In such an environment, data distribution is significantly more complicated. One reason is that while the standard data distribution problem assumes the target machine contains uniform processors, we make no such assumption with a heterogeneous cluster. In particular, computation, communication, \emph{and} I/O costs can vary across machines. The other reason is that execution on a heterogeneous cluster increases the likelihood that a scientific parallel program will use an out of core data set.
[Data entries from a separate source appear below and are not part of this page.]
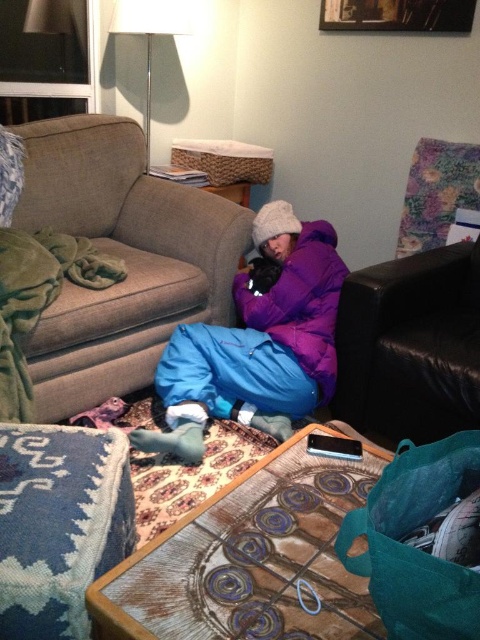
You are standing in the room and want to place a small plant pot between the black leather couch at right and the white fabric lampshade at upper center. Which object should you place the plant pot closer to if you want it to be nearer to the viewer?

The black leather couch at right is closer to the viewer than the white fabric lampshade at upper center. Therefore, to place the plant pot closer to the viewer, position it near the black leather couch at right.

You are a photographer standing in the room and want to take a photo of the two points mentioned. Which point, point (69, 388) or point (477, 278), will appear larger in the photo?

Point (69, 388) is closer to the camera than point (477, 278), so it will appear larger in the photo.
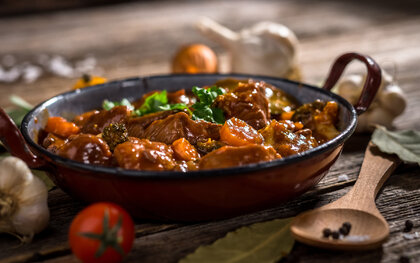
Image resolution: width=420 pixels, height=263 pixels. Identify the location of wooden spoon. (368, 180).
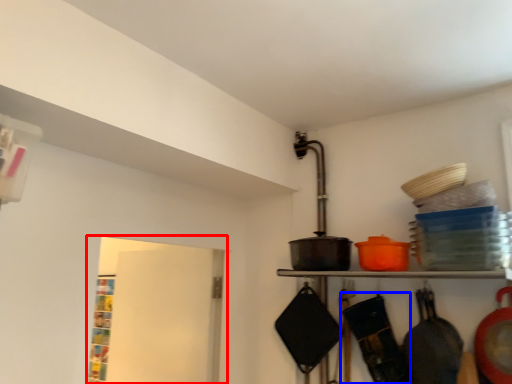
Question: Which of the following is the closest to the observer, window (highlighted by a red box) or frying pan (highlighted by a blue box)?

Choices:
 (A) window
 (B) frying pan

Answer: (B)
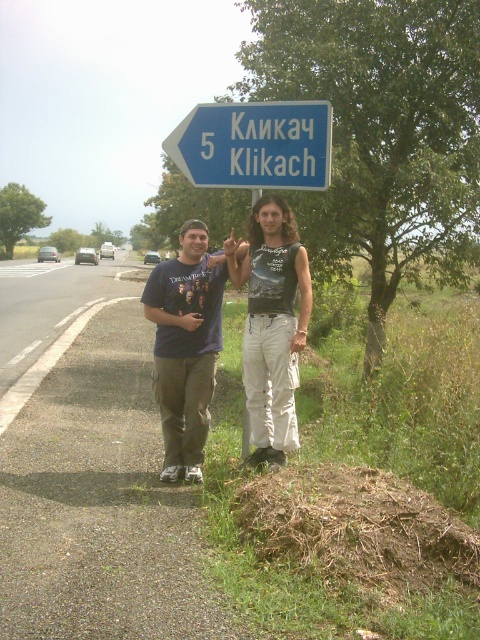
Question: Which point is farther to the camera?

Choices:
 (A) matte blue t-shirt at center
 (B) dark gray sleeveless shirt at center

Answer: (A)

Question: Which point is closer to the camera taking this photo?

Choices:
 (A) (222, 128)
 (B) (292, 257)

Answer: (B)

Question: Does matte blue t-shirt at center have a greater width compared to dark gray sleeveless shirt at center?

Choices:
 (A) no
 (B) yes

Answer: (B)

Question: Is matte blue t-shirt at center thinner than blue plastic sign at upper center?

Choices:
 (A) yes
 (B) no

Answer: (A)

Question: Which object is positioned farthest from the matte blue t-shirt at center?

Choices:
 (A) blue plastic sign at upper center
 (B) dark gray sleeveless shirt at center

Answer: (A)

Question: Is dark gray sleeveless shirt at center to the right of blue plastic sign at upper center from the viewer's perspective?

Choices:
 (A) no
 (B) yes

Answer: (B)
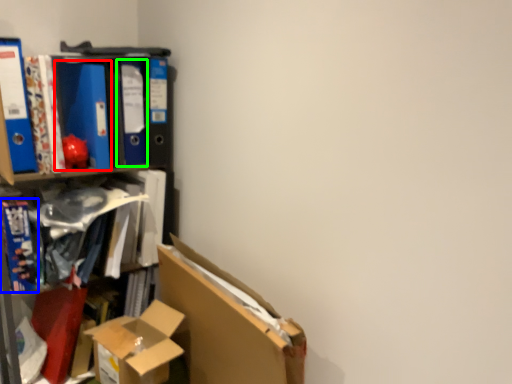
Question: Which object is the closest to the paperback book (highlighted by a red box)? Choose among these: book (highlighted by a blue box) or paperback book (highlighted by a green box).

Choices:
 (A) book
 (B) paperback book

Answer: (B)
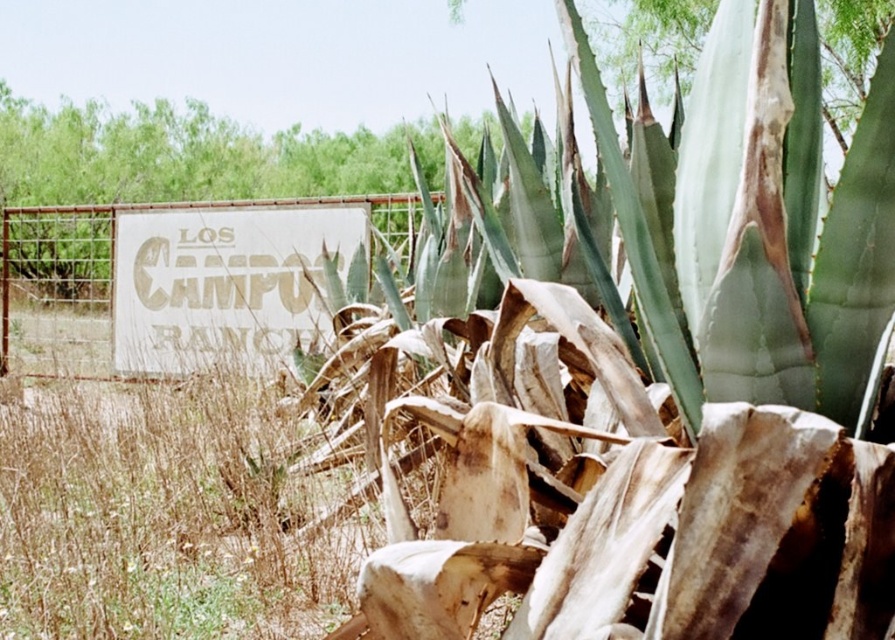
You are a hiker who wants to read the sign at LOS CAMPOS RANCHO. You see the white textured sign at center and the rusty metal fence at left. Which object is taller?

The white textured sign at center is taller than the rusty metal fence at left.

You are standing in a rural area and want to read the white textured sign at center. The rusty metal fence at left is blocking your view. Can you move closer to the sign without moving past the fence?

The white textured sign at center is closer to the viewer than the rusty metal fence at left, so you can move closer to the sign without moving past the fence to read it.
Accordingly, we propose to address the out-of-core, heterogeneous data distribution problem which is to solve the data distribution problem on a heterogeneous cluster. We will achieve this through the design and implementation of what we call Heterogeneous MPI (HC-MPI), which will be constructed as extensions and analysis built into MPI. The extensions will (1) assist users in writing adaptable programs that HC-MPI can easily modify and (2) allow HC-MPI to collect enough program information to automatically determine an effective data distribution.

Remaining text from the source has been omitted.